As the free speech vs hate speech debate goes on, offences against religious minorities suggest an undercurrent of prejudice exists in the country.
Jewish headstones in cemeteries have been desecrated on several occasions, typically by being defaced with swastikas. It happened in Dunedin in 2015 and Auckland in 2012. The offender in the Auckland case, a 20-year-old man, was convicted of wilful damage, sentenced to 320 hours’ community service and ordered to pay $3000 in reparations.
The judge said the offence could be classified as a hate crime but commended the offender for taking part in a restorative justice conference with members of the Jewish community.
Jewish graves were also targeted at Makara Cemetery, near Wellington, in 2004. But the living as well as the dead have been targeted.
Juliet Moses, a spokeswoman for the NZ Jewish Council, says a four-year-old boy wearing a traditional Jewish skull cap was hit on the head on his way home from school in Auckland in 2014.
Reports of other Auckland incidents have found their way into the Times of Israel. In one, a group of men allegedly shouted “f---ing Jews” at a boy walking in Remuera. And Moses says a rabbi was verbally assaulted in Karangahape Rd.
She says extreme anti-Jewish comments are common online: “‘All Jews should be exterminated’, that type of thing. Part of me doesn’t even blink at extreme statements like that.”
She has been targeted personally with hate mail, often emblazoned with swastikas. “It would surprise a lot of New Zealanders to learn that this sort of thing goes on.
“Social media has certainly exacerbated things. The discourse has deteriorated. There’s so much name-calling and polarising, much of it anonymous.”
Is it easier to dehumanise imagined enemies online? “Yes, that’s a large part of it. Plus people can choose their news sources and find websites where there are others of a similar world view and they can get affirmation.”
Yet Moses thinks existing legal safeguards against hate speech are adequate and says the NZ Jewish Council doesn’t favour tougher laws. It does, however, support proposals for police to gather statistics on the incidence of hate crime.
Where does she think the balance lies between hate speech and legitimate freedom of expression? “That’s the million-dollar question, isn’t it? That’s partly why we would oppose a change in the law, because everybody has a different definition of what hate speech is.
“The best way to challenge hate speech is through debate and discussion in the marketplace of ideas. And to do that you need to get things out in the open.”
Mehpara Khan, too, knows what it feels like to be targeted as a member of a religious minority. Khan, a Muslim, had stopped at a public toilet in Huntly with friends last year when she was attacked by a woman who hurled abuse, threw cans of beer at her and tried to punch her.
She had the presence of mind to record the attack on her cellphone and posted it online, showing her assailant calling Khan and her friends “f---ing Muslim bitches” and telling them to “get out of my patch”. Police used the video to identify the offender, a 27-year-old woman who subsequently pleaded guilty to two charges of assault and one of insulting behaviour.

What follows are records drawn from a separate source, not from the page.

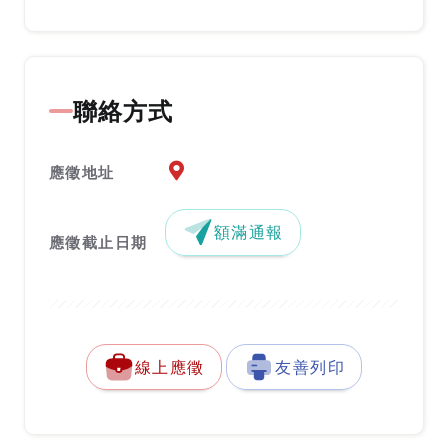
聯絡方式
應徵地址地圖『另開新視窗』
應徵地址
額滿通報
應徵截止日期
線上應徵
友善列印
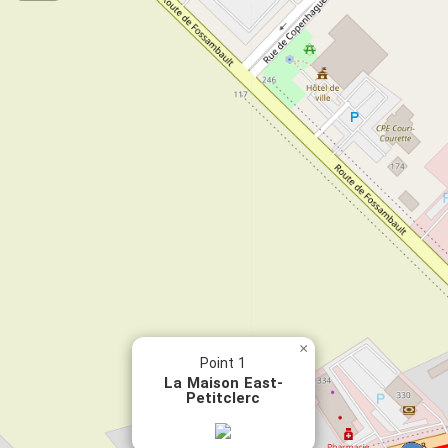
×
Point 1
La Maison East-
Petitclerc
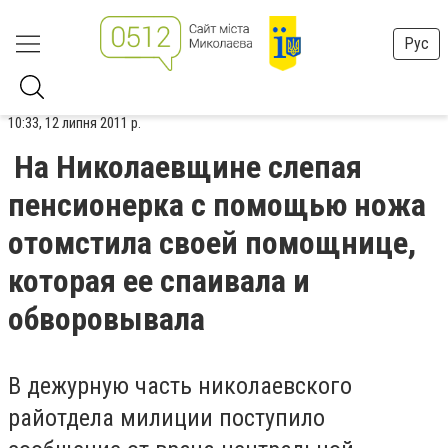
Рус
10:33, 12 липня 2011 р.
На Николаевщине слепая
пенсионерка с помощью ножа
отомстила своей помощнице,
которая ее спаивала и
обворовывала
В дежурную часть николаевского
райотдела милиции поступило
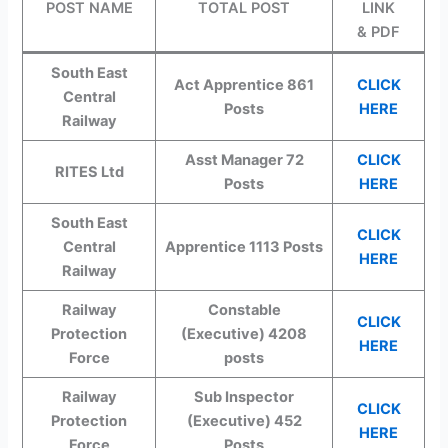
POST NAME
TOTAL POST
LINK
& PDF
South East
Act Apprentice 861
CLICK
Central
Posts
HERE
Railway
Asst Manager 72
CLICK
RITES Ltd
Posts
HERE
South East
CLICK
Central
Apprentice 1113 Posts
HERE
Railway
Railway
Constable
CLICK
Protection
(Executive) 4208
HERE
Force
posts
Railway
Sub Inspector
CLICK
Protection
(Executive) 452
HERE
Force
Posts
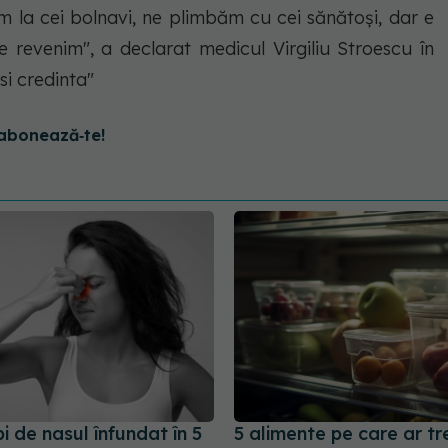
la cei bolnavi, ne plimbăm cu cei sănătoși, dar e
 revenim", a declarat medicul Virgiliu Stroescu în
 si credinta"
abonează‑te!
 de nasul înfundat în 5
5 alimente pe care ar tr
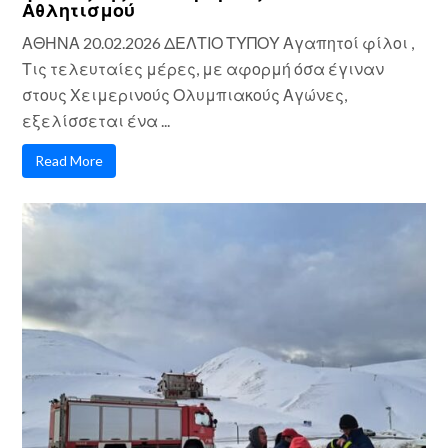
Αθλητισμού
ΑΘΗΝΑ 20.02.2026 ΔΕΛΤΙΟ ΤΥΠΟΥ Αγαπητοί φίλοι ,
Τις τελευταίες μέρες, με αφορμή όσα έγιναν
στους Χειμερινούς Ολυμπιακούς Αγώνες,
εξελίσσεται ένα ...
Read More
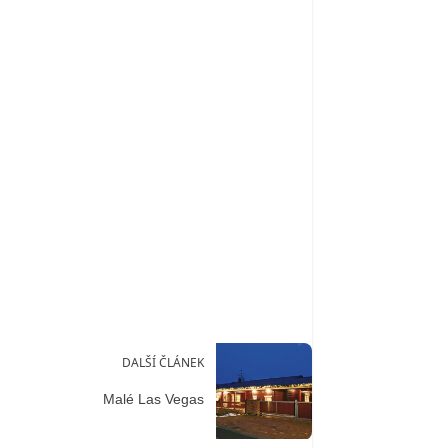
DALŠÍ ČLÁNEK
Malé Las Vegas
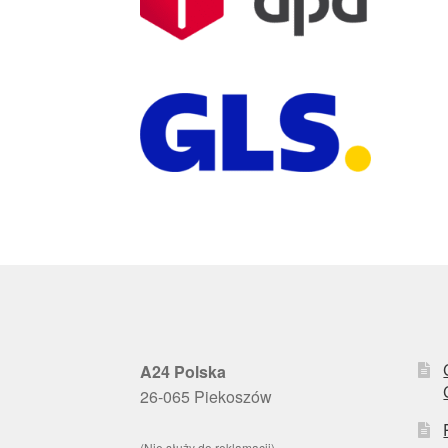
A24 Polska
26-065 Piekoszów
(Nie służy do reklamacji)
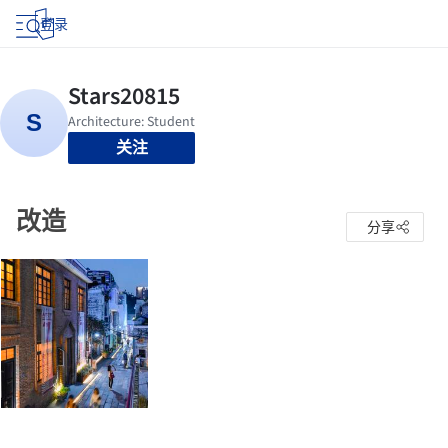
登录
关注
改造
分享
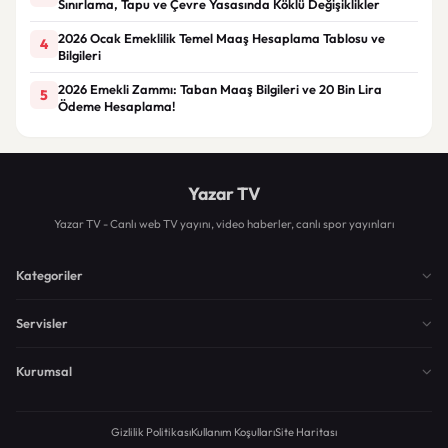
Sınırlama, Tapu ve Çevre Yasasında Köklü Değişiklikler
2026 Ocak Emeklilik Temel Maaş Hesaplama Tablosu ve
4
Bilgileri
2026 Emekli Zammı: Taban Maaş Bilgileri ve 20 Bin Lira
5
Ödeme Hesaplama!
Yazar TV
Yazar TV - Canlı web TV yayını, video haberler, canlı spor yayınları
Kategoriler
Servisler
Kurumsal
Gizlilik Politikası
Kullanım Koşulları
Site Haritası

The court heard she was drunk at the time and didn’t remember the incident. She was sentenced to 12 months’ supervision.
Khan, who works in corporate communications, was wearing a hijab at the time so was instantly identifiable as a Muslim. Did she consider it a hate crime?
“On paper, when you look up what a hate crime is, you can compare it to what happened and say, ‘Oh yeah, that looks and feels and sounds like a hate crime’, but to my mind, a hate crime looks and feels a bit more premeditated.
“It was definitely fuelled by prejudice, definitely fuelled by some racial or Islamophobic undercurrent, but I don’t think you could call it a hate crime.”
It wasn’t the first time Khan had been targeted. She has been told to go back where she came from (although she’s New Zealand-born), and was once confronted in a McDonald’s outlet by a man who began screaming at her about Israel and Palestine.
“After that incident, I decided that if anything like that happened again, I wasn’t just going to stand there and do nothing. When things like this happen to you, it takes a little bit of your power away. It makes you feel like a victim, and that didn’t sit very well with me.”
Was she happy with the outcome of the Huntly incident?
“I’m a really strong believer in restorative justice, so I would really have liked to see her [the offender] get a bit more help and rehabilitation. I think that with crimes like these, there needs to be dialogue – a chance to sit down and have a conversation, to confront your prejudices.”
Khan sees merit in creating new hate-crime legislation, “simply because it gives us a framework in which we can operate. Although I didn’t necessarily deem this a hate crime, I think there’s an unwillingness to admit that’s what it was. It’s an easier pill to swallow if you say ‘I was assaulted’ rather than ‘I was the victim of a hate crime’.”
Asked whether she thinks New Zealand is a tolerant society, she hesitates for a long time.
“That’s a really hard question for me to answer. When what happened to me went public, there was a lot of outrage and I received a lot of public support. For a lot of people it came as a shock, which for me signifies that it’s not a reality for a lot of people.
“That to me signifies hope. On the whole, we’re doing all right, but … it all depends on who you talk to and what community they come from.
“It’s challenging. There’s no easy answer.”